About this task: Copy the lines of the records word for word, starting at the very first line and ending at the line that contains "coordinamento di Tecniche Nuove S.p.A.", with both of those lines included.

(Extracted data begins)

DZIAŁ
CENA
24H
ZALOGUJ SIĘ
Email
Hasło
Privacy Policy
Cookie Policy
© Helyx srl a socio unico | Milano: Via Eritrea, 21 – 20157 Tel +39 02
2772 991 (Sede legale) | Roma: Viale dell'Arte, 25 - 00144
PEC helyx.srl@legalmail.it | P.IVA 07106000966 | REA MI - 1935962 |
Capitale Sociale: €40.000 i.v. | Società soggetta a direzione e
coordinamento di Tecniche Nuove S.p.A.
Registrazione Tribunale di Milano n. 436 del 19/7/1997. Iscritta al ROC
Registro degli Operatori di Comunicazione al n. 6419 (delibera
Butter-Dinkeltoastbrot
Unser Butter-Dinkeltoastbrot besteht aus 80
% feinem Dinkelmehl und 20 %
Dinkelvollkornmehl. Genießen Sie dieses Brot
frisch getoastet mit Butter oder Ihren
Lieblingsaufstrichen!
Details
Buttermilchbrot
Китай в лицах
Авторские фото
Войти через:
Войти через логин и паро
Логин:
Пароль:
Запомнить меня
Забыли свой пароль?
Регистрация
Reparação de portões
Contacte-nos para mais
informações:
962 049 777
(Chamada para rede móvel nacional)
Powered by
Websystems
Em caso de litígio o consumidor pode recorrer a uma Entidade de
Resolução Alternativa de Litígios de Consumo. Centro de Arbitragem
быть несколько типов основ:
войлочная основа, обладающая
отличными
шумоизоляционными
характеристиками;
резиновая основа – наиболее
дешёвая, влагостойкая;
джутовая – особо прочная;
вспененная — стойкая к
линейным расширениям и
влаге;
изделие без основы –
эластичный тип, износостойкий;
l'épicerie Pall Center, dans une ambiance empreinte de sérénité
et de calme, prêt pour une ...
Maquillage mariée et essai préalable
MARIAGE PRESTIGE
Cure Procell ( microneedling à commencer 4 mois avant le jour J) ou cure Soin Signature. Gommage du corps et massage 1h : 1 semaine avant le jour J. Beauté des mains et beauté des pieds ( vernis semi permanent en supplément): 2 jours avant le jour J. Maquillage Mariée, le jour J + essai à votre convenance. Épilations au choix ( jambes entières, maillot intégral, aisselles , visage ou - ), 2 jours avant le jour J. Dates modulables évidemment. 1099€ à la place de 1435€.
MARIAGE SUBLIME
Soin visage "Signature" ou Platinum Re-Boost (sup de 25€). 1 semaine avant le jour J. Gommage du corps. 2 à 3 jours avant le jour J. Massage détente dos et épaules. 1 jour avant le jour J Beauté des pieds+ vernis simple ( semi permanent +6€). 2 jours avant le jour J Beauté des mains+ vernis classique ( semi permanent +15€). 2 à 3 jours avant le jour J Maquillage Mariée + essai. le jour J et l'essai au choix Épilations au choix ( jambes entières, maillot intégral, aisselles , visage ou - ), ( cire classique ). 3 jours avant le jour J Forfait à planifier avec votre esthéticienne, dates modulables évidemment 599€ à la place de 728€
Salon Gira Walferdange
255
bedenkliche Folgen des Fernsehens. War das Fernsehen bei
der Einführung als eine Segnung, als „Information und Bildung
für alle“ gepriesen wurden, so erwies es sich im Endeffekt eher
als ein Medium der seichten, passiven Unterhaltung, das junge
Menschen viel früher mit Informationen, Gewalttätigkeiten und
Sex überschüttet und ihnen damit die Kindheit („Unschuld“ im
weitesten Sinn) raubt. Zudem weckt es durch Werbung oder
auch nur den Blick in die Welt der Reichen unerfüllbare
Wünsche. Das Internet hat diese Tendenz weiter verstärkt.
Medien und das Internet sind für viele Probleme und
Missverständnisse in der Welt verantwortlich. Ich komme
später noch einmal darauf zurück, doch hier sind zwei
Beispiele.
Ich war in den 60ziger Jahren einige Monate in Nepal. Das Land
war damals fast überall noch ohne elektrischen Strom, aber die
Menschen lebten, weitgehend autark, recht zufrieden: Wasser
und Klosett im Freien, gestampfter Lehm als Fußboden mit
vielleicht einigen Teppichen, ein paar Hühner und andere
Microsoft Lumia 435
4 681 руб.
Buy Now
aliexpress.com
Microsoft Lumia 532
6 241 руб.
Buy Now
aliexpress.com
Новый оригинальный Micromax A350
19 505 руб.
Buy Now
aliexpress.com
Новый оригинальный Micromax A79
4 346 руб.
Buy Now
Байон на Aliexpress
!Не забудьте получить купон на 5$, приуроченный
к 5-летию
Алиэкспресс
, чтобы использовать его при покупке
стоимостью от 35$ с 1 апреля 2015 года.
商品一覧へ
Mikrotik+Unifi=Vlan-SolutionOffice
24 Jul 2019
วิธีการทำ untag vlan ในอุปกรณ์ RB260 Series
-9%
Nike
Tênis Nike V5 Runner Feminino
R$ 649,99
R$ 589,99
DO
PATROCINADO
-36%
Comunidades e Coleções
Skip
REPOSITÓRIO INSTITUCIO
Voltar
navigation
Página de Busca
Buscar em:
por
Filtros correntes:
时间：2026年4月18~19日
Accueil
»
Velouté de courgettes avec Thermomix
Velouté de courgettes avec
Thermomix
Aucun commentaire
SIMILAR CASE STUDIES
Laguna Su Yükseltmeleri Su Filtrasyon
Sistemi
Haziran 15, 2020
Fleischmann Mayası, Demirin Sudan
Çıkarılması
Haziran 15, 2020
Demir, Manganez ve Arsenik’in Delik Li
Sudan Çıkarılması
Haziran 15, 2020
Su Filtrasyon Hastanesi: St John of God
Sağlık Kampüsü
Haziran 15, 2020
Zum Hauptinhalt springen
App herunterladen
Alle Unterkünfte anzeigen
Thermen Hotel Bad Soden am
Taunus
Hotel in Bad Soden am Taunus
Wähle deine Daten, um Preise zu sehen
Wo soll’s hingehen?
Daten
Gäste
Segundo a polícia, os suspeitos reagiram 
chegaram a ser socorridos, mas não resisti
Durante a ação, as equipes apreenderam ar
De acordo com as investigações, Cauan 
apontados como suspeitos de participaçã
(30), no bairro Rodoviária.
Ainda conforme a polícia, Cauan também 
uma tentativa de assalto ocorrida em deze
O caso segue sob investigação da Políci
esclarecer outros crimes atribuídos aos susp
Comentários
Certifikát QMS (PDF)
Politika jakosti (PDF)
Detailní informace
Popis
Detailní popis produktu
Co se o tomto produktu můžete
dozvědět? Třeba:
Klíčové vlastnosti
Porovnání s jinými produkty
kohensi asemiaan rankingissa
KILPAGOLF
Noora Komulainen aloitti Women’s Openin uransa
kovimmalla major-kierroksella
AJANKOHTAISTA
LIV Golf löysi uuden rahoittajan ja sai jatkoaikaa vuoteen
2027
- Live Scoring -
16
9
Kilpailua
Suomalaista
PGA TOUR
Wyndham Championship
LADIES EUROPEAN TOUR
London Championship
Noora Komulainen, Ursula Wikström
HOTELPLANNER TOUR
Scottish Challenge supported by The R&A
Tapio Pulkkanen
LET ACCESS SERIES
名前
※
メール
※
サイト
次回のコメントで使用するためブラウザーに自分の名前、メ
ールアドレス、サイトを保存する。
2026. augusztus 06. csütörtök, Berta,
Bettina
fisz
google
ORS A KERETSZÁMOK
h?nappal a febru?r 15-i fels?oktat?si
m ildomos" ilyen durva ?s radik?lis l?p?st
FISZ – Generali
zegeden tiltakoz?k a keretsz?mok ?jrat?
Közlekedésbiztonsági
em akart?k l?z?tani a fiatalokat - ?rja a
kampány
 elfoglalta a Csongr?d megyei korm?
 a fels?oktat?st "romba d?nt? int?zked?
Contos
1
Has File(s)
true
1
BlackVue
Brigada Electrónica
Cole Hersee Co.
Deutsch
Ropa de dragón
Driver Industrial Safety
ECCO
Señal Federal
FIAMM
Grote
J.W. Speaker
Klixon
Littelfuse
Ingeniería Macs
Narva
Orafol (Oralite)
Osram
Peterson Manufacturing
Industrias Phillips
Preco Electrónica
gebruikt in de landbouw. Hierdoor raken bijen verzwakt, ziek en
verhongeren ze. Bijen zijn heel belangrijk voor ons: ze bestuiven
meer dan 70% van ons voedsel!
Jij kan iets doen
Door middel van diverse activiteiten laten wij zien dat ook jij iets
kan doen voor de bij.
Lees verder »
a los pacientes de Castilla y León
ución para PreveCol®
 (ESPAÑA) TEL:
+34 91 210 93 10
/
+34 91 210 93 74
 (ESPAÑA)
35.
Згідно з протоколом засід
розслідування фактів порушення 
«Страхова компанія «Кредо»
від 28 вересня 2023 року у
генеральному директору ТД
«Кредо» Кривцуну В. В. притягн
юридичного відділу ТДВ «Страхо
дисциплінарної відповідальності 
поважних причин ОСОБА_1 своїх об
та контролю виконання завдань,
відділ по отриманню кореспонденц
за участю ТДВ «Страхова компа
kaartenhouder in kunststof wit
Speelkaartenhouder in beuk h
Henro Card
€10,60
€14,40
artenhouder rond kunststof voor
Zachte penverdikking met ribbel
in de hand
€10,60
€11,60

(Extracted data ends)

Expected answer:
DZIAŁ
CENA
24H
ZALOGUJ SIĘ
Email
Hasło
Privacy Policy
Cookie Policy
© Helyx srl a socio unico | Milano: Via Eritrea, 21 – 20157 Tel +39 02
2772 991 (Sede legale) | Roma: Viale dell'Arte, 25 - 00144
PEC helyx.srl@legalmail.it | P.IVA 07106000966 | REA MI - 1935962 |
Capitale Sociale: €40.000 i.v. | Società soggetta a direzione e
coordinamento di Tecniche Nuove S.p.A.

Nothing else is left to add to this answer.